> Text under study
______________________________
It was a symbolic ending to this year’s Hobiyee celebrations as eagles dove to feast on the oolichan that had finally arrived in the Nass Valley, marking the start of the harvest season.
From Feb. 21 to Feb. 23, the village of Ging̱olx hosted the Nisga’a New Year and as part of “golden hospitality,” fed more than 1,000 people that came from afar for the festivities.
“People are away from their own homes and we make sure they’re being fed for energy,” says Rose Oscar, matriarch in Ging̱olx and head cook. “It’s made with a lot of patience, a lot of care and loving thought.”
As travel can be far between the four Nisga’a villages, the locals take pride inviting visitors in and offering their food. Oscar says that there is an emphasis on having plenty available to ensure no one is left hungry, especially as the days are filled with lots of dancing and drumming.
“You can have anything you want from the sea or from the surrounding, you don’t see that often anywhere else,” says Oscar. “Here, there is an abundance… and my favourite part is that whenever it happens here, I’m in the kitchen [and when I step] out to watch the children make their moves, it’s beautiful and I love that.”
Hobiyee is a celebration for the Nisga’a people coinciding with the waxing of the crescent moon in February. The name stems from the Nisga’a word Hoobixis-hee, which refers to the bowl end of a wooden spoon.
The moon, which can be seen hung above the hall over the ceremonies, is passed on annually to the next host village who is then also given the responsibility to feed everybody.
This year in Ging̱olx, the matriarchs came together with many helping hands in the kitchen to put on a multi-day feast. On Friday, Feb. 22 fresh clams and crabs were served as the main dish and to close off the festival on Saturday, Feb. 23, it was Nisga’a stew.
______________________________
> Record excerpts
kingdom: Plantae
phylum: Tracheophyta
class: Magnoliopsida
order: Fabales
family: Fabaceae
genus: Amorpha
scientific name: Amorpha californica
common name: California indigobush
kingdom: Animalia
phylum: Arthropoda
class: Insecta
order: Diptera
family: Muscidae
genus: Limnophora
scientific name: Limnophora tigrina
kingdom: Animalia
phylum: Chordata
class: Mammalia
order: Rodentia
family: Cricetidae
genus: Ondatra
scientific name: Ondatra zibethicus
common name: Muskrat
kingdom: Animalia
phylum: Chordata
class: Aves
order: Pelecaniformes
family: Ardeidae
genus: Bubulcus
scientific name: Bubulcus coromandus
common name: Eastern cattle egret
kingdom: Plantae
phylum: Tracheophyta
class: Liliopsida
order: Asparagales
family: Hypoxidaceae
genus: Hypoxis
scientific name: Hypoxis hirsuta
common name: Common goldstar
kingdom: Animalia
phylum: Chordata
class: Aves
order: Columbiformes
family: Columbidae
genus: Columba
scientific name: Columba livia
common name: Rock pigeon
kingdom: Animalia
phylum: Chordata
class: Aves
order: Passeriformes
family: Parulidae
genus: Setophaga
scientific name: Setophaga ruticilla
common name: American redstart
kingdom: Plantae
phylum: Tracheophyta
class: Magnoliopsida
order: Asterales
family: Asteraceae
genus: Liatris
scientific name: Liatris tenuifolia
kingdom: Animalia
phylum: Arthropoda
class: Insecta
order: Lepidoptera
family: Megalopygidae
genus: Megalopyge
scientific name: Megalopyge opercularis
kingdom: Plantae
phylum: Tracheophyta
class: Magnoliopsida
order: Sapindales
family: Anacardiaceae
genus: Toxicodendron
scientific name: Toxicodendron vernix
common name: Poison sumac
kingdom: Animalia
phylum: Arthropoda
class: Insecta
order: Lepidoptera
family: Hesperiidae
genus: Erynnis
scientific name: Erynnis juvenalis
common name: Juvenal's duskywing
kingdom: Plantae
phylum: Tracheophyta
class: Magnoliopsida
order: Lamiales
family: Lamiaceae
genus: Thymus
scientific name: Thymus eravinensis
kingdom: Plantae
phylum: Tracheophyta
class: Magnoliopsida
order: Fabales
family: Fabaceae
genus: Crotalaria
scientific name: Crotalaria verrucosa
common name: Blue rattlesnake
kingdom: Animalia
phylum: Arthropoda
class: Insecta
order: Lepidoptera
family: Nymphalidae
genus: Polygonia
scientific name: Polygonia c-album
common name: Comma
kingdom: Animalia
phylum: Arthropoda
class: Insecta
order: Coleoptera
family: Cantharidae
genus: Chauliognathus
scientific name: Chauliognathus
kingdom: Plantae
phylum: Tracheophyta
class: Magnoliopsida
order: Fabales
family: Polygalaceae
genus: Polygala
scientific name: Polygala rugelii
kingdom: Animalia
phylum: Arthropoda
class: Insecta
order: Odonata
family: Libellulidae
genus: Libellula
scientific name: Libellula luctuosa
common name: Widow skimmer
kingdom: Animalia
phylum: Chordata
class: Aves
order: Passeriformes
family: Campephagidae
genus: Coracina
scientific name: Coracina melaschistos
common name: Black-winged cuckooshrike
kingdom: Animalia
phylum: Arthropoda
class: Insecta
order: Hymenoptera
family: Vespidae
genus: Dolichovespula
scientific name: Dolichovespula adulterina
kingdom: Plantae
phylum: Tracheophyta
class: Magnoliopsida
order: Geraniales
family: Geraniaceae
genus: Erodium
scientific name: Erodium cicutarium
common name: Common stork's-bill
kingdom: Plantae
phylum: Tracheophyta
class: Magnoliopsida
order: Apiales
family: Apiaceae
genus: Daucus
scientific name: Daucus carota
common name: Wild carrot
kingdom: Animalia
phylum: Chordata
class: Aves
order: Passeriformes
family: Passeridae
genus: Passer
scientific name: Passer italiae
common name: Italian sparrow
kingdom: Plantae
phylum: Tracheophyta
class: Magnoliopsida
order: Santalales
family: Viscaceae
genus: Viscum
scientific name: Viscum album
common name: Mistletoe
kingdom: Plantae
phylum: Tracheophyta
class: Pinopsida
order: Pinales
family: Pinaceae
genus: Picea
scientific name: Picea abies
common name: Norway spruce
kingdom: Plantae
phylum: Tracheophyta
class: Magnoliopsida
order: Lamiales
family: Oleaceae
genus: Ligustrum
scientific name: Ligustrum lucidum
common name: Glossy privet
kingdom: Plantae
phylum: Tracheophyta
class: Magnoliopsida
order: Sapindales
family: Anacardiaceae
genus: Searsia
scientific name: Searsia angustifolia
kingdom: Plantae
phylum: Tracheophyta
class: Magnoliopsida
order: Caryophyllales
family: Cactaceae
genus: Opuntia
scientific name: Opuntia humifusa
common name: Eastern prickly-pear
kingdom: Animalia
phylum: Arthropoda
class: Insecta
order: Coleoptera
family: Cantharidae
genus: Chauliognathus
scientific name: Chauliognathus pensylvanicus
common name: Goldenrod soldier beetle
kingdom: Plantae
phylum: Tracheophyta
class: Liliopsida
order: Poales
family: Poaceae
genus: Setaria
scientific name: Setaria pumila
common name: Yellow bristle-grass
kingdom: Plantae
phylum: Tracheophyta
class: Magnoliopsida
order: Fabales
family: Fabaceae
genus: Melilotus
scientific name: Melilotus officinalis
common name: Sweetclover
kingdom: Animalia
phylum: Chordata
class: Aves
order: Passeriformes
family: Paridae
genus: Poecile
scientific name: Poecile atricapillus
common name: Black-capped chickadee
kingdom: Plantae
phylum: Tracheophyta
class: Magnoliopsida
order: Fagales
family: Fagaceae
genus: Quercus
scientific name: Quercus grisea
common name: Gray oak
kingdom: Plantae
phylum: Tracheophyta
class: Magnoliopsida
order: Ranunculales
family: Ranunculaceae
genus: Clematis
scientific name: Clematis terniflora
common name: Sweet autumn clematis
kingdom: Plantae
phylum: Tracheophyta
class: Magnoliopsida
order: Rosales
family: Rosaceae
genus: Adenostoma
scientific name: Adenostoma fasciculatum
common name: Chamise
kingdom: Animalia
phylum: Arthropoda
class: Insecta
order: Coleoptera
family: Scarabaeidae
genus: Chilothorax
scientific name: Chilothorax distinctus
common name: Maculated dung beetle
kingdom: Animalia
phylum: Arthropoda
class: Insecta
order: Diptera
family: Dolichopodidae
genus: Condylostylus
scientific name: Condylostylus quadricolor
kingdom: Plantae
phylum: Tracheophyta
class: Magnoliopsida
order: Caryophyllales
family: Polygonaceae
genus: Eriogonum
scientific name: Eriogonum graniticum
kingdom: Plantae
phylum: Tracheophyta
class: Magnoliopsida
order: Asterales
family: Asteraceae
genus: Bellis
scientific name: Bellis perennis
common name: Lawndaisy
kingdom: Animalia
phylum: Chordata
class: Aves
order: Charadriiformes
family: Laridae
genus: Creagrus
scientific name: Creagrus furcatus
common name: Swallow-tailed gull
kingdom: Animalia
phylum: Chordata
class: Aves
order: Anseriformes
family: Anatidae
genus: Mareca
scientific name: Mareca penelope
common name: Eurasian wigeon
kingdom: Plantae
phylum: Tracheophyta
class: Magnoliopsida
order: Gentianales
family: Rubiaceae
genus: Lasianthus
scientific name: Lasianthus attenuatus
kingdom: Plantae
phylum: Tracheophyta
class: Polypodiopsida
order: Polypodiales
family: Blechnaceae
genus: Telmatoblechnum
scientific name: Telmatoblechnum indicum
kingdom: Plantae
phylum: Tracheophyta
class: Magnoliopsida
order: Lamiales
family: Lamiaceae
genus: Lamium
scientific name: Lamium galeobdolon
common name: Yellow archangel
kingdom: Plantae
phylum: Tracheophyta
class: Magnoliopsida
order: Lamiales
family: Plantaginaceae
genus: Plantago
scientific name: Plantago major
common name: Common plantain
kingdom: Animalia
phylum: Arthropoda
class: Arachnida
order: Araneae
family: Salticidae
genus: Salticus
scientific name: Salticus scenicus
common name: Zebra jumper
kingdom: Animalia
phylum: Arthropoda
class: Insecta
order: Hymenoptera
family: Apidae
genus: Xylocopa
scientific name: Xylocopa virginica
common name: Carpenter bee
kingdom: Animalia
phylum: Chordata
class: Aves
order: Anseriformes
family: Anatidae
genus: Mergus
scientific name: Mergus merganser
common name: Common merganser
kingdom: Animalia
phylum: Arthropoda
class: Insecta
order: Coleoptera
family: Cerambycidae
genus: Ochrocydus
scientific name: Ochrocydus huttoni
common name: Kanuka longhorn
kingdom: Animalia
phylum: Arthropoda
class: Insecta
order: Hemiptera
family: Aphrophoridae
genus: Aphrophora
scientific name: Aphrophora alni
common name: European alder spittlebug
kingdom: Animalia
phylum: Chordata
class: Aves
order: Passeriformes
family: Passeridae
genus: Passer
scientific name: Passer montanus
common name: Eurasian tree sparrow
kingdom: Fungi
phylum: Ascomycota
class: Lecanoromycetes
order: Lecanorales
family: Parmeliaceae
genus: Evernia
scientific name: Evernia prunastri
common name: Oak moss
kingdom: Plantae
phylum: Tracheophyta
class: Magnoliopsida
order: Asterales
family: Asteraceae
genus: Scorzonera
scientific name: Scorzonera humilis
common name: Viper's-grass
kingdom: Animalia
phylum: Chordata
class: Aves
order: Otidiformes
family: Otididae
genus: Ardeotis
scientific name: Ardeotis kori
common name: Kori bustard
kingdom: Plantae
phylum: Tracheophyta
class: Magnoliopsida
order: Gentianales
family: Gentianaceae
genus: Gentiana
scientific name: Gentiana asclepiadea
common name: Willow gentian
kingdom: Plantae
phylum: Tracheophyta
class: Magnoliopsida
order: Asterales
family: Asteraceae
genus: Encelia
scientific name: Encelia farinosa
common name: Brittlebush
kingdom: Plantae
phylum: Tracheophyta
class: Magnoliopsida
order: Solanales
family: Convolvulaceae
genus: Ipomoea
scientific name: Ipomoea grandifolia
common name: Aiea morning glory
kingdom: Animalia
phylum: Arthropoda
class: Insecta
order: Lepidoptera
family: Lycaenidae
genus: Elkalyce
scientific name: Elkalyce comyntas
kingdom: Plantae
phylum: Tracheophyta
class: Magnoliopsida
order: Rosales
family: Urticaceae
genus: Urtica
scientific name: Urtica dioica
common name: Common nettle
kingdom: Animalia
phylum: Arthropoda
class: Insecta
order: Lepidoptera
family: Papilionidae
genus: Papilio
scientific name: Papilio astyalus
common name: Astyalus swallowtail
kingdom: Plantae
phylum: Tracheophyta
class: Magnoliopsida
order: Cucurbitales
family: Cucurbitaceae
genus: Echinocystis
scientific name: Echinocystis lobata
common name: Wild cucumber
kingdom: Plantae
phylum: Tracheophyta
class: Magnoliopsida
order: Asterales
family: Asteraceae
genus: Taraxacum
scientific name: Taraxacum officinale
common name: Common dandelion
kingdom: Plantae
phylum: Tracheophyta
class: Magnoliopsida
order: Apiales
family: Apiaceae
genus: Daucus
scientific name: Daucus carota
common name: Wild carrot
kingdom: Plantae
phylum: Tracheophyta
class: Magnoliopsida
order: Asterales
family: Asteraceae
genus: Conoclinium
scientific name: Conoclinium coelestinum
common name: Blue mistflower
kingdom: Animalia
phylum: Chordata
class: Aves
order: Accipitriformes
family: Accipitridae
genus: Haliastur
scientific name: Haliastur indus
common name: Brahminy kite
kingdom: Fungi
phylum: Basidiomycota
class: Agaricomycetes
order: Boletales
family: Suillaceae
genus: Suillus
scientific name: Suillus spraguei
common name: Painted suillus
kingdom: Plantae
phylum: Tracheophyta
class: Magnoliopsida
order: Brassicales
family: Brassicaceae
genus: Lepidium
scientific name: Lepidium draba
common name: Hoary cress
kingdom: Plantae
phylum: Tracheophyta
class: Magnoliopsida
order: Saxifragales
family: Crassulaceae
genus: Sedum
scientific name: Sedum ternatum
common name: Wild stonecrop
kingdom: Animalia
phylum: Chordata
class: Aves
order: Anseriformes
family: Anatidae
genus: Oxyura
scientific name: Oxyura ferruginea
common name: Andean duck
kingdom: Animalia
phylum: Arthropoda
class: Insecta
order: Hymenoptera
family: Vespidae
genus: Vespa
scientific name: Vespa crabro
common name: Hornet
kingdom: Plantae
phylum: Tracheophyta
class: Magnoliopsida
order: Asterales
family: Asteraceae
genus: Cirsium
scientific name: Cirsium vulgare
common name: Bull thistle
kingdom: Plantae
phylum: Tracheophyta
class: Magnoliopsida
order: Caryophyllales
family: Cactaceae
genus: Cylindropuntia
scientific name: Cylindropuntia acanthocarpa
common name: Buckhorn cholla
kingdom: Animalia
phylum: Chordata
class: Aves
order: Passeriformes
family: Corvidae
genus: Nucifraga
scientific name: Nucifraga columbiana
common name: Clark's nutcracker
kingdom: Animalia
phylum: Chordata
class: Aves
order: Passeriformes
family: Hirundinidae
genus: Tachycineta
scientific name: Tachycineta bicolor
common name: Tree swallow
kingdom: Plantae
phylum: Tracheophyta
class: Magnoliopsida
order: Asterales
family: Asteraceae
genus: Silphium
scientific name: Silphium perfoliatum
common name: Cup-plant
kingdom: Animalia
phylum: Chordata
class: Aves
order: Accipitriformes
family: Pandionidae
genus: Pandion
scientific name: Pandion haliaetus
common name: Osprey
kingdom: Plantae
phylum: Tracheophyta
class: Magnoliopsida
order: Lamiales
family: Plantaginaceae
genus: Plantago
______________________________
> Problem set
**A)** In the Hobiyee text, what was served as the main dish on Friday, Feb. 22?
**B)** Please continue the Hobiyee text, picking up after its final sentence.

> Responses to the tasks
**A)** Fresh clams and crabs.

**B)**
Oolichan would also be traditionally served, but since the fish didn’t arrive until the final day — there wasn’t enough time to include them on the menu.
“We [had] beef stew, sometimes we use moose, and vegetables,” says Lavinia Clayton, also a matriarch in Ging̱olx and head cook. “The whole community usually gets together to prep, we’ve been prepping since Wednesday.”
She says that this year, they cooked approximately 180 gallons of stew for the festivities and that it took one cow to provide all the meat for the dish. She adds that years ago, food was made in one old black iron cast pot on top of a fire and that was enough to feed everybody. For the band elders, they’re often fed separate dishes that are specially prepared for them.
Throughout the day, there was also plenty of fruit, snacks and beverages available for anyone that needed to keep their energy going.
To celebrate the harvest moon, dancers performed the stories of their ancestors and of life on their land to the beating of the drums, the shaking of handmade hoof rattlers and the reverberating sound of the conch. Their clothing was worn in tribute to their heritage that grasped the deep-coloured elements of nature and embodied the animals of the Nass — with some showcasing bear and wolf skins, eagle feathers and necklaces made of claws.
Alongside the cultural dances from Ging̱olx, Gitlax̱t’aamiks, Gitwinksihlkw and Lax̱g̱alts’ap, the Gitmaxmak’ay dancers from Prince Rupert and Port Edward and the Gitlaxdax Nisga’a dancers from Terrace made an appearance. There was also a performance by the Gitleeksa’aks-Metlakatla from Alaska.
As the matriarchs of the village, both Oscar and Clayton say that seeing the crowd enjoy their homemade food brings them a lot of joy and that it makes them feel that they’ve fulfilled their roles.
“You know that they love it, you can tell that we did good and that they like the food,” Clayton says. “We cook with all of our love — you can’t beat that.”